Reviewing Hyundai’s i800 in today’s Sunday Times, Jeremy Clarkson writes,
It’s annoying, Hyundai knows how to make a decent car. But with the i800 it has chosen to make one that is boring and slow and ugly and awful. Because it probably figured there was no point in trying with a car that was only going to be bought by African taxi drivers and European Catholics who’d had too many children and were consequently too exhausted to notice that they were only going at 6 mph.
I will never go in one again. Even if it’s three in the morning and it’s raining and I just want to get home and it’s what the taxi driver happens to be driving. Because I’d rather sleep on a bench and catch flu.
Clarkson’s comments are a piece of silliness, but what of the stereotypes he employs in his denigration of the car? (Incidentally, the car was awarded four stars out of five by Honest John). Are there still European Catholics who have so many children that they are too distracted to be overly concerned about the speed at which their car might travel? Perhaps there are still Catholic families so large that they need an eight seater people carrier to accommodate their children, perhaps Jeremy Clarkson could find people who might fit his stereotype, though their defining characteristic is more likely to be that they are poor rather than that they are Catholic.
And what of the other stereotype, the African taxi driver? Anyone who has travelled in Africa will know how far wide of the mark is a comment that suggests African taxi drivers do not know every detail of their vehicle, not just their livelihoods, but their lives will depend on their own knowledge.
Watching African taxi drivers pull into filling stations and ask for a couple of litres of petrol because that is all they can afford is a humbling experience. Watching them hand over the equivalent of €2 in the local currency and drive off the forecourt in the hope of finding passengers to enable them to recoup their expenditure creates a feeling of guilt at the profligacy of our motoring in Europe. Most strikingly, watching the speed at which they drive on dangerous and unpredictable roads causes one to fear for both those in the car and those outside it.

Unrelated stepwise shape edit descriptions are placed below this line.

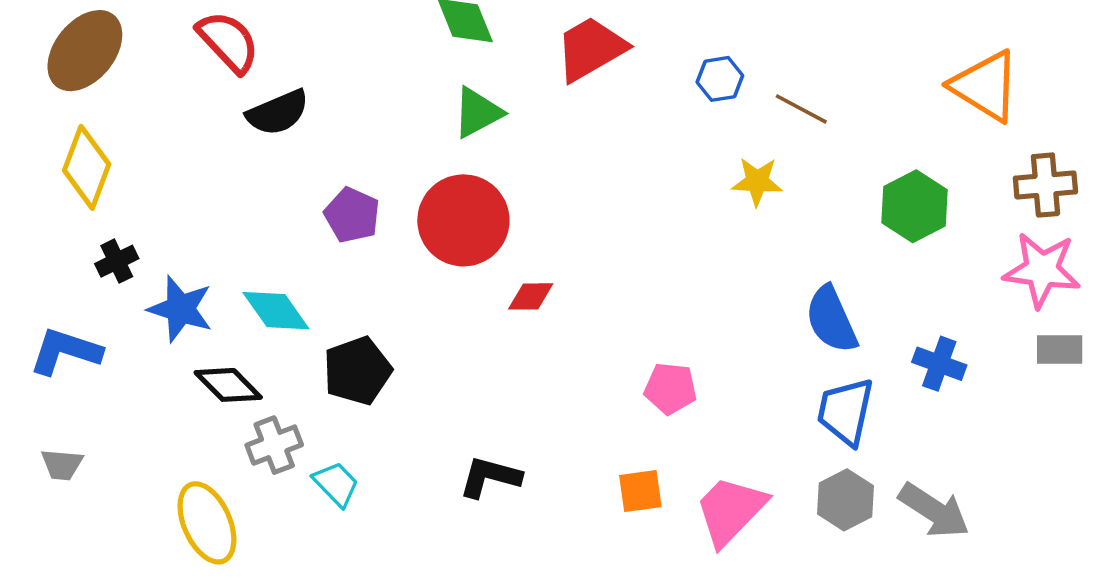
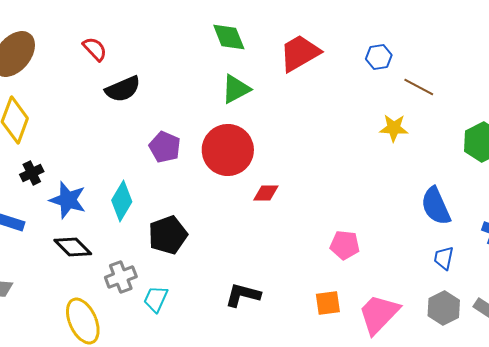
red semicircle: (228, 42) -> (95, 49), size x0.7
blue hexagon: (720, 79) -> (379, 57), moved
cyan diamond: (276, 311) -> (122, 201), turned 66
black diamond: (228, 385) -> (73, 247), moved
blue trapezoid: (846, 411) -> (444, 258), size x0.6
cyan trapezoid: (336, 484) -> (156, 299), turned -112

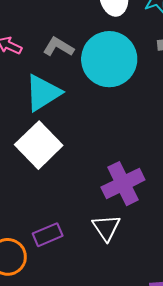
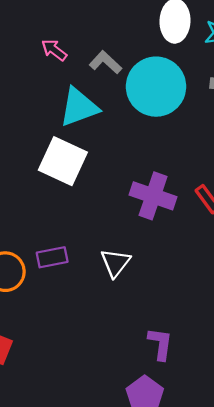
white square: (39, 145) -> (63, 161), turned -33
purple cross: (123, 184) -> (153, 196), moved, turned 33

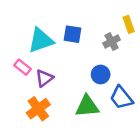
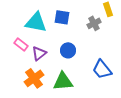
cyan triangle: (41, 40) -> (36, 22), turned 30
blue circle: (101, 74) -> (68, 50), moved
green triangle: (87, 106) -> (63, 81), moved

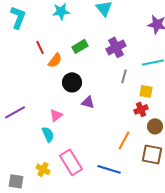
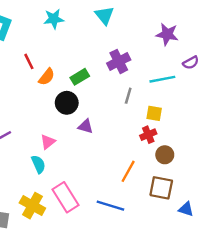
green rectangle: (80, 46) -> (80, 77), moved
yellow cross: (43, 169) -> (32, 206), size x1.5

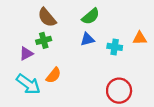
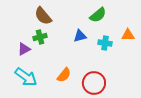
green semicircle: (91, 16) -> (98, 15), moved
orange semicircle: (54, 75) -> (64, 75), moved
red circle: (119, 91) -> (94, 83), moved

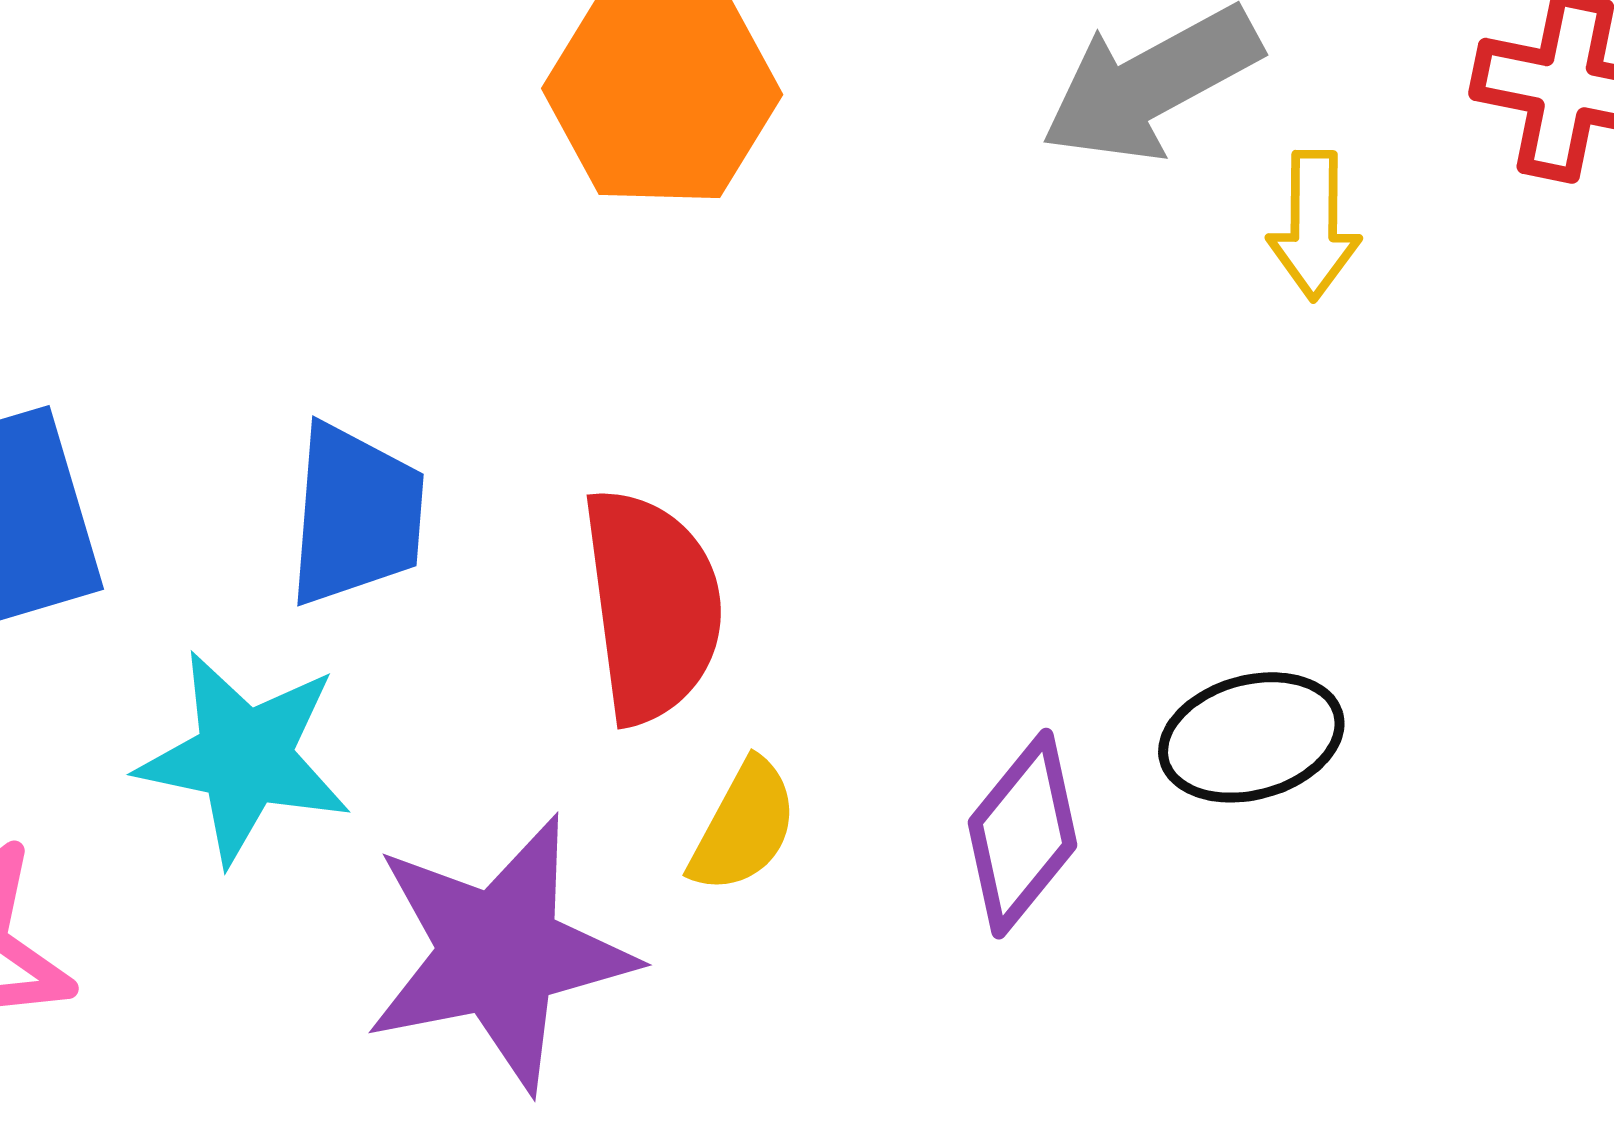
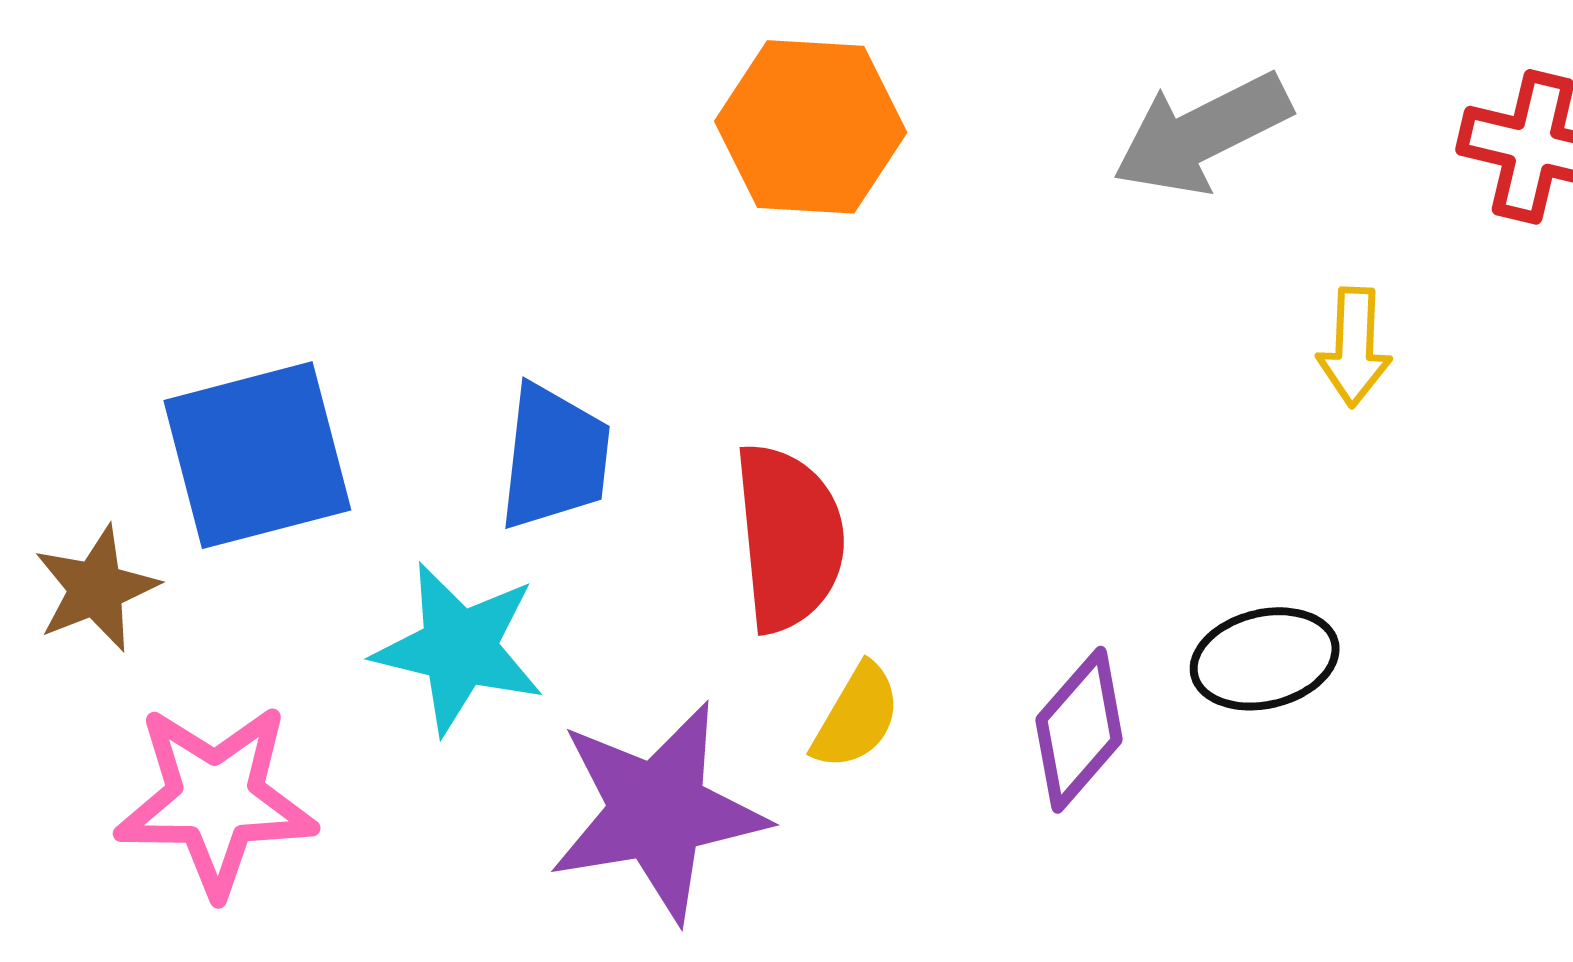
yellow arrow: (1314, 225) -> (1354, 347), moved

The idea an African taxi driver would be indifferent to his vehicle is laughable. Travelling once from Burundi to Rwanda, I was met at the Rwandan border by a car sent by the church. A Ugandan man at the border asked if he might travel with us, it was raining heavily and there seemed no public transport available. The church driver was very cautious, a steady 50 km/h, it was not long before we were being overtaken by a succession of vehicles the size of the Hyundai eight seater, (except in Africa they have been fitted out with benches and will hold up to eighteen passengers). When we reached a town, the Ugandan man asked if he might get out of the car, we stopped and he ran across the road to get into a taxi. It moved off at speed, soon out of sight of our sedately moving vehicle.
If Jeremy Clarkson is right and Hyundai have built a car for African taxi drivers, then it will need to be very different from his description.